*** TEXT PROVIDED Section Begins ***

In kasaai/gisadata: What the Package Does (One Line, Title Case)

knitr::opts_chunk$set(echo = TRUE, eval = FALSE)

Introduction

This document shows how to create run-off triangles from the GISA data.
It is assumed that the data itself (Auto Cat Report.zip, Auto Intro.zip, Auto Loss Development.zip, CLSP.zip) has already been downloaded since it is not uploaded on the git repo.
The main script needed for the process is generate_triangle_data.R located in the inst folder. The next session will describe each step in the script file.

generate_triangle_data.R

As proposed by Jacque the aggregated triangles will be produced on the following rules, based on Region and LoB:

Ontario (ON)

*** TEXT PROVIDED Section Ends ***
*** DATA EXTRACTS Section Begins ***

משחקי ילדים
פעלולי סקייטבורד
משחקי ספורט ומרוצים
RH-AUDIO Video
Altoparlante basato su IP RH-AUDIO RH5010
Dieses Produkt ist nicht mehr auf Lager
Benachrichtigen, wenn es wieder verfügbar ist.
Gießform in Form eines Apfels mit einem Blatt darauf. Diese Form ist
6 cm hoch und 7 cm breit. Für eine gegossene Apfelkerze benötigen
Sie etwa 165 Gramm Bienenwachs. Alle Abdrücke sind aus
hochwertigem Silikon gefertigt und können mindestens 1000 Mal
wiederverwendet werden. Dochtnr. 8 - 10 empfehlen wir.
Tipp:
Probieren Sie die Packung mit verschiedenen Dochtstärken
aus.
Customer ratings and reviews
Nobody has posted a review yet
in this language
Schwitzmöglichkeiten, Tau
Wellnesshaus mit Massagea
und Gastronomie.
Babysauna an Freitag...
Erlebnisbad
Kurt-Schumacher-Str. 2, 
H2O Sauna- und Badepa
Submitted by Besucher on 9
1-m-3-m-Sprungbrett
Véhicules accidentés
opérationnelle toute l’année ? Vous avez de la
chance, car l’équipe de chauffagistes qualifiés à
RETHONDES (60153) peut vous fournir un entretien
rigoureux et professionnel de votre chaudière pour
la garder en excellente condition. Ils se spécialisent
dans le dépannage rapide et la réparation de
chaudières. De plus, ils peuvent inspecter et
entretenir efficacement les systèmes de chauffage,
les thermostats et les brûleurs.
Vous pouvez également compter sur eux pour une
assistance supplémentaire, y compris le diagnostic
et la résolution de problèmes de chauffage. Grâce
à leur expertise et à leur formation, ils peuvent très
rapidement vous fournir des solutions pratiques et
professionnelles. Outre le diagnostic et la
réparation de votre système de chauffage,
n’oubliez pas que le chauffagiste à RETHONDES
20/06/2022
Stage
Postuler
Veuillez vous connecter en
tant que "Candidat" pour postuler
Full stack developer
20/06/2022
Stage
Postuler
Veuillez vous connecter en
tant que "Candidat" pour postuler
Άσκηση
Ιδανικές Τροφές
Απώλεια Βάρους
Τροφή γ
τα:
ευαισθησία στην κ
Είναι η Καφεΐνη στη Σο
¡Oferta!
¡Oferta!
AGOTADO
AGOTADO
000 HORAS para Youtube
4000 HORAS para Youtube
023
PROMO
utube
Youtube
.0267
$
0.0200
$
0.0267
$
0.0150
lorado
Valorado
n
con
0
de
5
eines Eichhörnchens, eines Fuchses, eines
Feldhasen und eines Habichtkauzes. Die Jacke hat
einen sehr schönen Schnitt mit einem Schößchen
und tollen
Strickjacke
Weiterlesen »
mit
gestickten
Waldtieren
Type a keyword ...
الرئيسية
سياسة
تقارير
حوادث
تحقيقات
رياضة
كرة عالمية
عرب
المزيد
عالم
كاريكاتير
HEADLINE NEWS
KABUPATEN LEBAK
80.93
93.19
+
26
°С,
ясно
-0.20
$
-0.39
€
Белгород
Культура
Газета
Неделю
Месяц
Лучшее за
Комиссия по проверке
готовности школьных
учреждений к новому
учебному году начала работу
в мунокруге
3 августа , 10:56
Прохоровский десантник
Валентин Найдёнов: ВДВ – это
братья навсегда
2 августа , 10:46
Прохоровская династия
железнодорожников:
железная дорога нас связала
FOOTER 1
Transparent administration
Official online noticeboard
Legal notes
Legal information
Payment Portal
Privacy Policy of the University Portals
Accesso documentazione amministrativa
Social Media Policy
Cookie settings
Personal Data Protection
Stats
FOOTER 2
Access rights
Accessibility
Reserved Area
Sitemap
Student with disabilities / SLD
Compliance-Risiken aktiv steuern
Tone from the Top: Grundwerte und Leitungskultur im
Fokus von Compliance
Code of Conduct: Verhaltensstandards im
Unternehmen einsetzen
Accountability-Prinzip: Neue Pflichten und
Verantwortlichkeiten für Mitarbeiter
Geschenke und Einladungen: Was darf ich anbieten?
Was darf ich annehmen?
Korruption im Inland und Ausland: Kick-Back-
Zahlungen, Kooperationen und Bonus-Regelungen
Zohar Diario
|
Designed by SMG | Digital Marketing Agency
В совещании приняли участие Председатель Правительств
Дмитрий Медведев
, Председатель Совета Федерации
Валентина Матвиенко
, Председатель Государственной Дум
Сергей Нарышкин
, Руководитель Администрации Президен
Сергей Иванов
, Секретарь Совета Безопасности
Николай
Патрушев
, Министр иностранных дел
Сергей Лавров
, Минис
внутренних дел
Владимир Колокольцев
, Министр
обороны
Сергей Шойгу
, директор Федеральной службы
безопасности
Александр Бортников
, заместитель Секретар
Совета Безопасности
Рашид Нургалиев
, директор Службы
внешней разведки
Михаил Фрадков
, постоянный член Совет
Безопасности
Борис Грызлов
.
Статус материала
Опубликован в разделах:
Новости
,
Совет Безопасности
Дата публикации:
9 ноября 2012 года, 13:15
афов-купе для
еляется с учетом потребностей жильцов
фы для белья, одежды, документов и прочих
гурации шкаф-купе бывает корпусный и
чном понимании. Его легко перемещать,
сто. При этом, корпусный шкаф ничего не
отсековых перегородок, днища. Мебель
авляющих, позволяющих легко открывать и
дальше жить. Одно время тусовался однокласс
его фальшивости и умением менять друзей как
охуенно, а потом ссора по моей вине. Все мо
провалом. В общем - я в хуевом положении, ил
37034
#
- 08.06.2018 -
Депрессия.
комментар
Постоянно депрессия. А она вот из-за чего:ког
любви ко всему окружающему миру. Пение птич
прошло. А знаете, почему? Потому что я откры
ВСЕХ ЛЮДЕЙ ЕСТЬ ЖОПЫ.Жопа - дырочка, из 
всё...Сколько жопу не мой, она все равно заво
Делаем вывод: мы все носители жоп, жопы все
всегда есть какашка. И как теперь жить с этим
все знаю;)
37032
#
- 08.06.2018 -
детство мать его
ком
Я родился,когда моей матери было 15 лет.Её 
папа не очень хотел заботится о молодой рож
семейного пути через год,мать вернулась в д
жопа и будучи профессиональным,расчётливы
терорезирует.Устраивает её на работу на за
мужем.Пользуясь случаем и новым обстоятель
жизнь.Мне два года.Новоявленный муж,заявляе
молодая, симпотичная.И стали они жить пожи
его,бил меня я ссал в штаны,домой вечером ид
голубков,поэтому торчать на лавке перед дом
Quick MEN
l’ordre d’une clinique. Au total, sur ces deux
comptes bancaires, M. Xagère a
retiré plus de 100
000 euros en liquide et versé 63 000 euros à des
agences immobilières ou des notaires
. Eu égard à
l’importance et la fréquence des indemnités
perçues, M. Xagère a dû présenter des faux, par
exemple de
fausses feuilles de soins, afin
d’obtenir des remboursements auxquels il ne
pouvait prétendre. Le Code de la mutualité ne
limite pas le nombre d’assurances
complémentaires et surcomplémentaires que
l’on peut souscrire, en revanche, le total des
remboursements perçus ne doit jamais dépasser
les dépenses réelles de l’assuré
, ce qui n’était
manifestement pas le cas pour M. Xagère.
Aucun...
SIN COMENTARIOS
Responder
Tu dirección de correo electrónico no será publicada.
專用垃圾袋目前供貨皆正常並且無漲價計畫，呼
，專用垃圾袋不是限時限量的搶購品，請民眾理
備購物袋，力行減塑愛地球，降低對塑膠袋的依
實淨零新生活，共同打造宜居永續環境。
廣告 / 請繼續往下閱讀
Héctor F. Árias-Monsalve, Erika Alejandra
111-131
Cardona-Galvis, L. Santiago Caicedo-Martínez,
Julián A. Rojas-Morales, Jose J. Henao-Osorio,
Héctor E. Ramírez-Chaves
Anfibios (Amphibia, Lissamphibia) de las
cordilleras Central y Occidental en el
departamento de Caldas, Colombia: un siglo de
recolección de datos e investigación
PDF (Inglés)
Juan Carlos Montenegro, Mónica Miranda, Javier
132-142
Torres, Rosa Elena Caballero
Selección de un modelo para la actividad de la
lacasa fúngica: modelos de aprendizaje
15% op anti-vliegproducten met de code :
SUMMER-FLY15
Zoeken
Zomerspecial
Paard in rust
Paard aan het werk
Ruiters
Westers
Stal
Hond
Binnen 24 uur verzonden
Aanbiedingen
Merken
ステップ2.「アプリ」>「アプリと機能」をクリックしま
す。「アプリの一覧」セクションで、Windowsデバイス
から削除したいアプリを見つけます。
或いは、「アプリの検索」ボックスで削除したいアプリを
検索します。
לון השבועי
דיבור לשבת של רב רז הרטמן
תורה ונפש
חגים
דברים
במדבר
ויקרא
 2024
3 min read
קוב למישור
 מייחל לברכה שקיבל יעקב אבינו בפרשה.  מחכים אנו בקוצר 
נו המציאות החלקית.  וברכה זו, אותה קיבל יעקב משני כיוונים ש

*** DATA EXTRACTS Section Ends ***

#### REQUIREMENT 1:
Answer these questions about the GISA run-off triangle document:
(a) What is the name of the main script, and in which folder is it located?
(b) Why is the data assumed to have been downloaded already?
(c) Who proposed the rules for producing the aggregated triangles?
#### REQUIREMENT 2:
Swap "Bienenwachs" for "Rapswachs" in the records, starting with the first line of the records and going on through the line with "Sie etwa 165". Give back only those lines.
The records are unrelated to the text.

#### EXERCISE ANSWER 1:
(a) generate_triangle_data.R, located in the inst folder.
(b) Because it is not uploaded on the git repo.
(c) Jacque.

#### EXERCISE ANSWER 2:
משחקי ילדים
פעלולי סקייטבורד
משחקי ספורט ומרוצים
RH-AUDIO Video
Altoparlante basato su IP RH-AUDIO RH5010
Dieses Produkt ist nicht mehr auf Lager
Benachrichtigen, wenn es wieder verfügbar ist.
Gießform in Form eines Apfels mit einem Blatt darauf. Diese Form ist
6 cm hoch und 7 cm breit. Für eine gegossene Apfelkerze benötigen
Sie etwa 165 Gramm Rapswachs. Alle Abdrücke sind aus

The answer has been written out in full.